If you do check with the various Humane Society websites on where you shot an animal.  There are various places on each animal that is more kind than others.  Quite literally a bullet will bounce off the skull of some, causing more pain.  Believe it or not, there are guidelines showing where to shoot. 
 
I still can't believe the vets.................... 
 
 
 
 
 
 
                                                 If you have men who will exclude any of God's creatures
                                                 from the shelter of compassion and pity, you will have men who
                                                 will deal likewise with their fellow man.

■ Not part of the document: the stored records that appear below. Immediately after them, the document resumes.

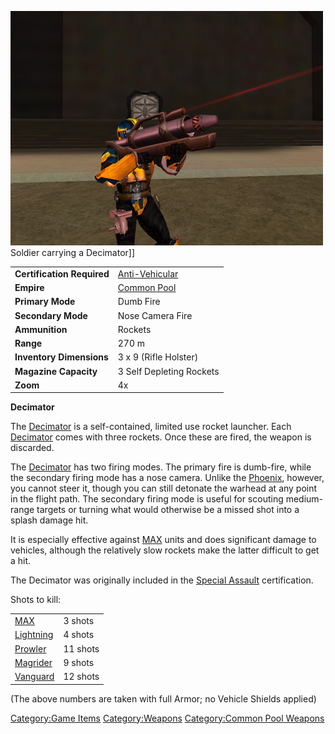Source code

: ![](images/PSScreenShot0246.jpg "fig:PSScreenShot0246.jpg") Soldier carrying a
Decimator\]\]

|                            |                                                |
| -------------------------- | ---------------------------------------------- |
| **Certification Required** | [Anti-Vehicular](Anti-Vehicular.md) |
| **Empire**                 | [Common Pool](Common_Pool.md)       |
| **Primary Mode**           | Dumb Fire                                      |
| **Secondary Mode**         | Nose Camera Fire                               |
| **Ammunition**             | Rockets                                        |
| **Range**                  | 270 m                                          |
| **Inventory Dimensions**   | 3 x 9 (Rifle Holster)                          |
| **Magazine Capacity**      | 3 Self Depleting Rockets                       |
| **Zoom**                   | 4x                                             |

**Decimator**

The [Decimator](Decimator.md) is a self-contained, limited use
rocket launcher. Each [Decimator](Decimator.md) comes with three
rockets. Once these are fired, the weapon is discarded.

The [Decimator](Decimator.md) has two firing modes. The primary
fire is dumb-fire, while the secondary firing mode has a nose camera.
Unlike the [Phoenix](Phoenix.md), however, you cannot steer it,
though you can still detonate the warhead at any point in the flight
path. The secondary firing mode is useful for scouting medium-range
targets or turning what would otherwise be a missed shot into a splash
damage hit.

It is especially effective against
[MAX](Mechanized_Armored_Exo-Suit.md) units and does significant
damage to vehicles, although the relatively slow rockets make the latter
difficult to get a hit.

The Decimator was originally included in the [Special
Assault](Special_Assault.md) certification.

Shots to kill:

|                                      |          |
| ------------------------------------ | -------- |
| [MAX](MAX.md)             | 3 shots  |
| [Lightning](Lightning.md) | 4 shots  |
| [Prowler](Prowler.md)     | 11 shots |
| [Magrider](Magrider.md)   | 9 shots  |
| [Vanguard](Vanguard.md)   | 12 shots |

(The above numbers are taken with full Armor; no Vehicle Shields
applied)

[Category:Game Items](Category:Game_Items.md)
[Category:Weapons](Category:Weapons.md) [Category:Common Pool
Weapons](Category:Common_Pool_Weapons.md)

                                                                  St. Francis
----- Original Message -----
From: catatonya
Sent: Monday, July 17, 2006 1:02 AM
Subject: Re: groundhog

Michelle,
 
I'm sorry about both of these losses.  I've been in similar circumstances with wildlife.  I'm actually considering getting a gun to put an animal out of its misery and I HATE guns.....
 
This is not about a cat, but with Gray gone I feel I want to tell people who will understand, and ask you to pray if there is a reason to pray when someone is gone. Today while I was driving on a highway the car in the front of me hit a groundhog. It happened a few feet in front of me. The groundhog's back end was hurt, but he or she dragged herself off the road and into the woods, down a ravine, and was trying to get around. I went into the woods after her, and she collapsed. I picked the groundhog up with a towel and put her in my car, and proceeded to make about 20 phone calls to vets and wildlife rehabilitators. No vets would help, all the rehabbers had answering machines saying they were full, and after about a half hour the groundhog died in my car.  I brought him/her back to woods near where he or she lived, and put her under a tree there. It was so awful. I feel so sad, and I feel bad that if the groundhog was going to die, it had to be in my car rather than in the woods where it felt safe.  So if  you pray for those who have died, please add this groundhog to your prayers. And for the living, my friend Stephanie's dog Gunnar, a 12 year old shephard who had a really really hard life before she adopted him 2 years ago, who is having very sudden and serious neurological problems that have been diagnosed as encephalitis, and he is not responding to medications thus far. And of course Lucy, who goes up and down like a yo yo, and is not feeling so good right now.